# Islands ICE !!



## hearttxp (Dec 21, 2004)

Got a report this morning from a Friend who lives on North Bass Island.As far as he can see it is Ice ! It is starting again ! Will see what happens ? I might get some pic's from him I will post ?


----------



## NorthSouthOhioFisherman (May 7, 2007)

Mike, if she locks up this week and our small warm up doesn't turn out too bad, I believe there is hope...


----------



## 21579 (Jan 15, 2010)

This morning out of the Toledo shipping channel. 
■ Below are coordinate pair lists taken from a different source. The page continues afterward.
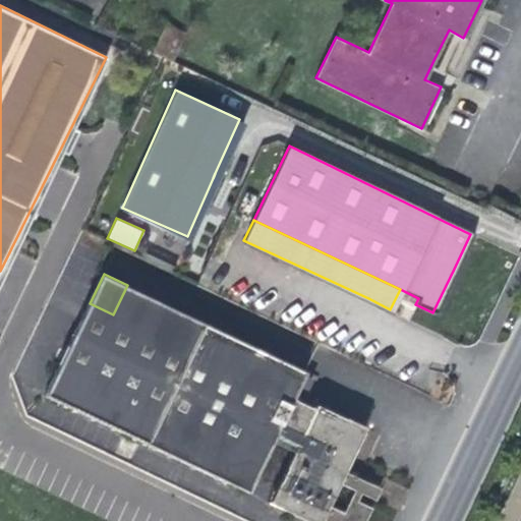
[(363,520),(371,507),(358,501),(354,508),(347,505),(344,511),(330,504),(340,482),(345,470),(366,427),(345,417),(345,418),(316,404),(315,407),(294,397),(306,370),(127,285),(113,314),(90,303),(47,393),(249,490),(276,435),(297,445),(271,501),(293,511),(291,514),(307,520),(311,520),(312,520),(313,520),(363,520)]
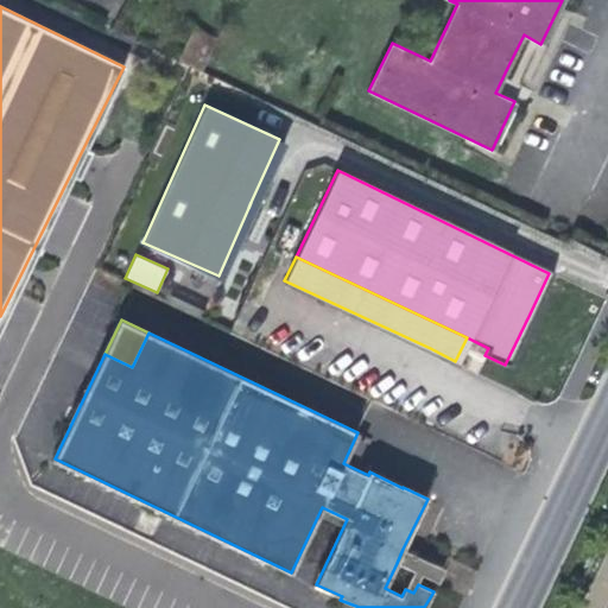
[(444,569),(403,549),(397,563),(413,571),(405,589),(413,593),(418,584),(422,575),(437,582),(444,569)]
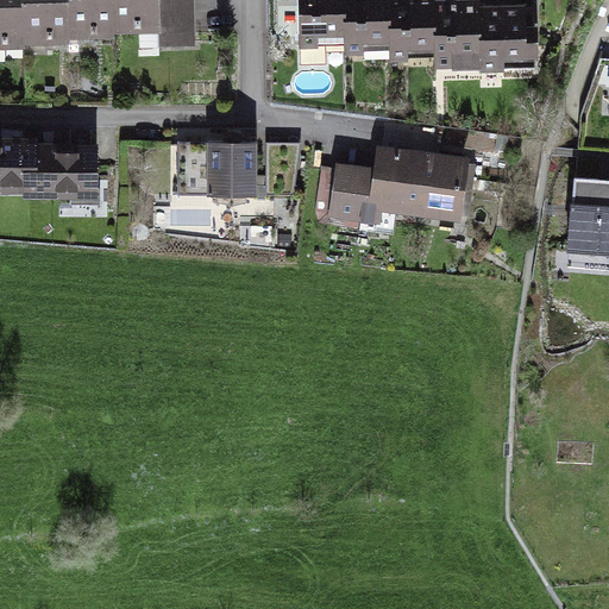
[(20,0),(0,0),(0,49),(23,49),(20,0)]
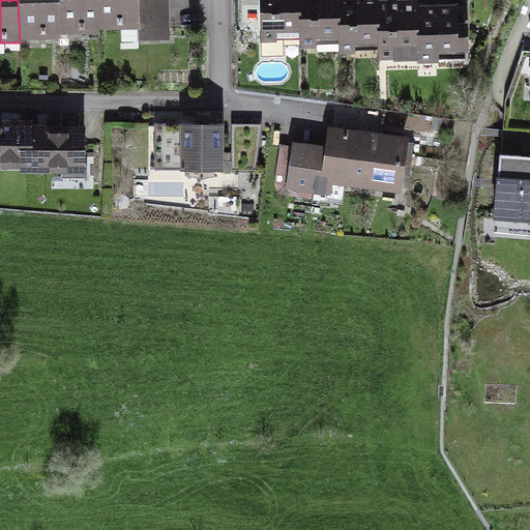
[(18,0),(20,42),(59,40),(57,0),(18,0)]
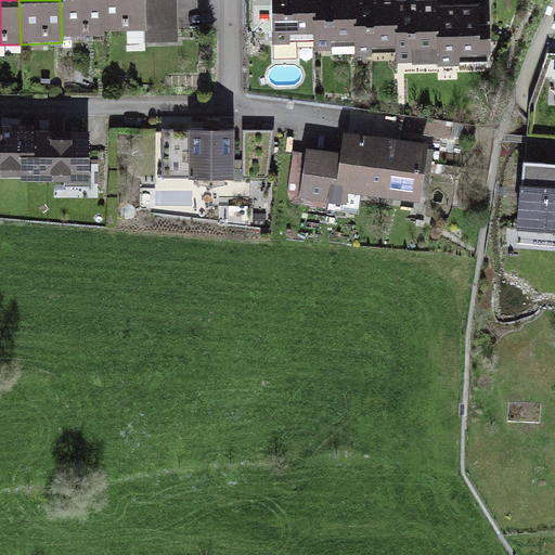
[(103,0),(60,0),(62,42),(105,41),(103,0)]
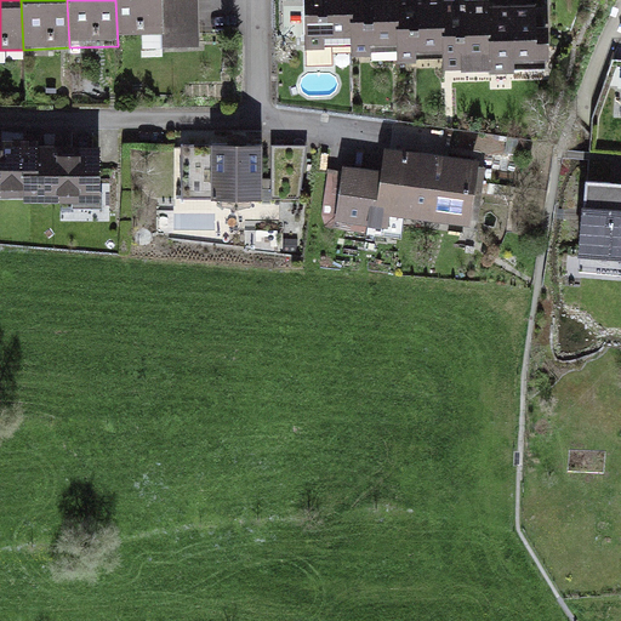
[(115,0),(118,46),(165,44),(163,0),(115,0)]
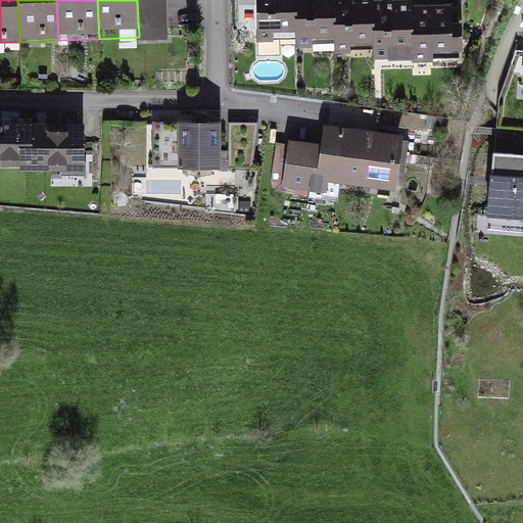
[(256,0),(257,42),(297,41),(295,0),(256,0)]
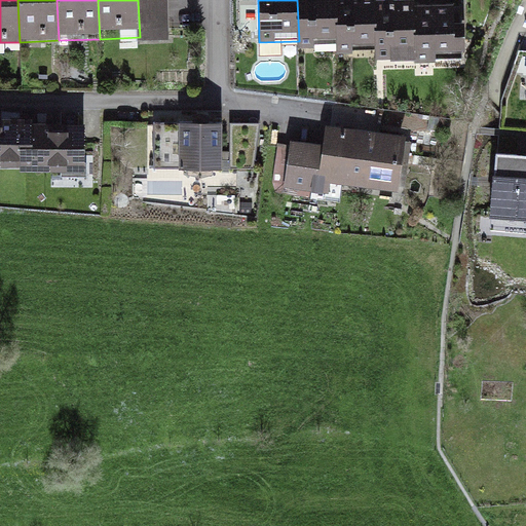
[(297,0),(299,41),(299,47),(338,46),(336,0),(297,0)]
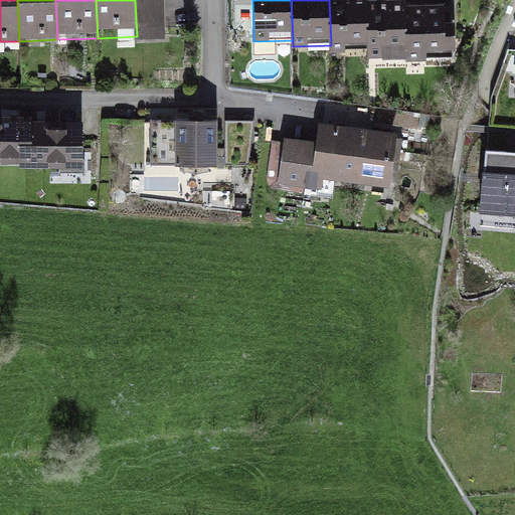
[(329,0),(331,45),(331,52),(369,51),(367,0),(329,0)]
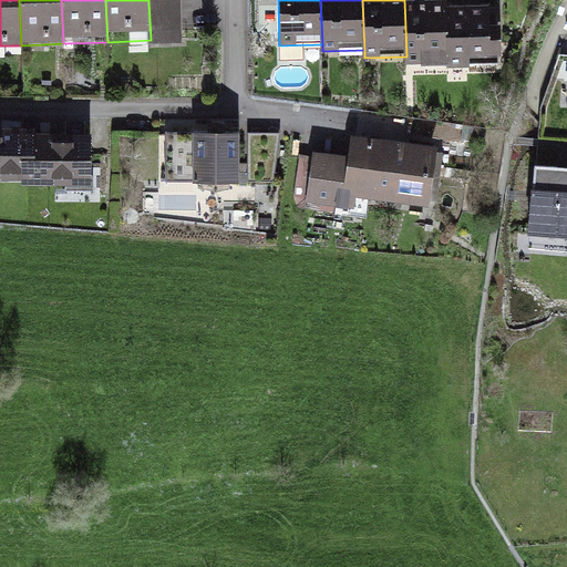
[(404,0),(406,57),(406,65),(500,63),(498,4),(446,6),(446,0),(404,0)]
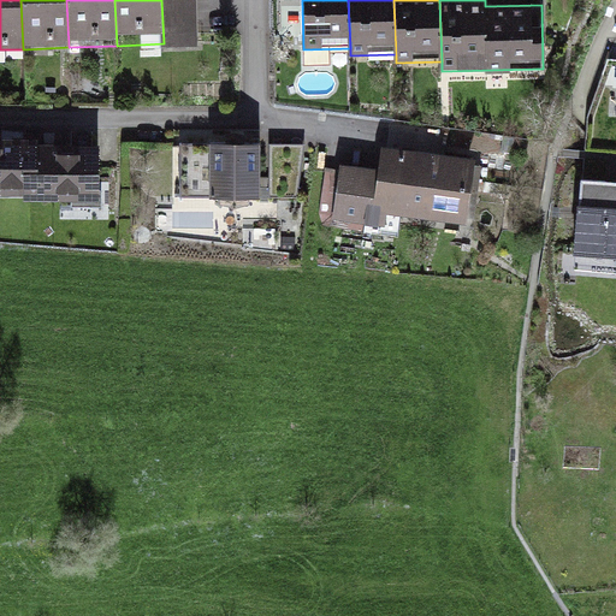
[(273,143),(219,142),(217,201),(272,202),(273,143)]
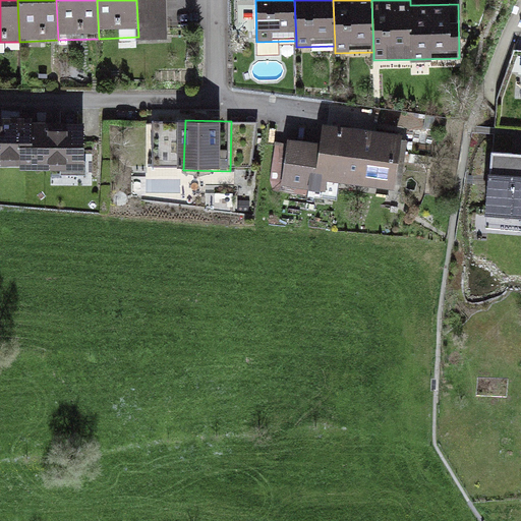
[(32,168),(91,168),(91,123),(31,124),(32,168)]
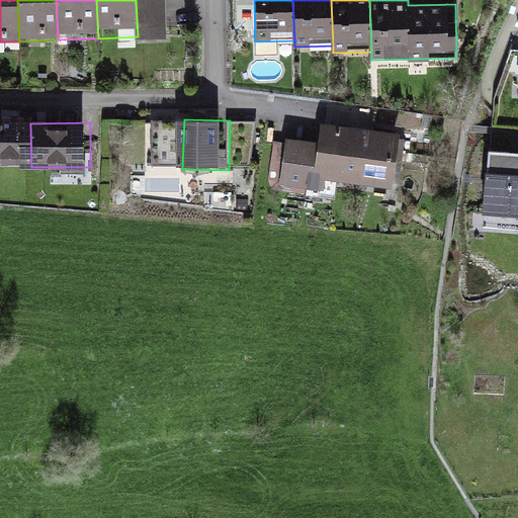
[(0,167),(31,167),(30,123),(0,123),(0,167)]
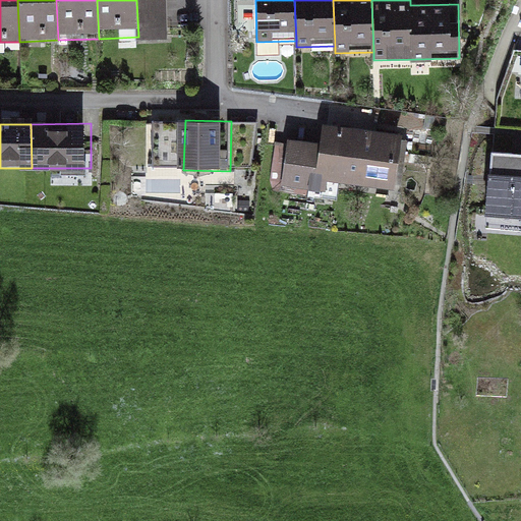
[(289,139),(282,184),(332,192),(334,178),(405,190),(413,140),(333,126),(329,146),(289,139)]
http://www.glerl.noaa.gov/metdata/tol2/


----------



## PARK92 (Apr 21, 2012)

oh hell yea! thanks for the update.


----------



## fishindude644 (Jan 12, 2011)

For now on Mich side. If ya look at the prev pics onn the cam at the lighthouse you can almost see it form.


----------



## Carpman (May 18, 2005)

I drove up to catawba this morning.......looks like ice just shy of south bass......green looked to be open water. Giant ice shoves where ice meets water. Couple weeks in close will be good or air boat to the islands.


----------



## kneedeep (May 10, 2008)

looks good, Lets hope this is a sign of things to come,
http://lakeweb1.viewnetcam.com:5000...ion=Move&SendMethod=1&Language=0&PanTiltMin=0


----------



## tadslyman (Apr 6, 2009)

Ice all around Middle Bass


----------



## hearttxp (Dec 21, 2004)

Between the Top two North Bass & Middle Bass ! Looking good!


----------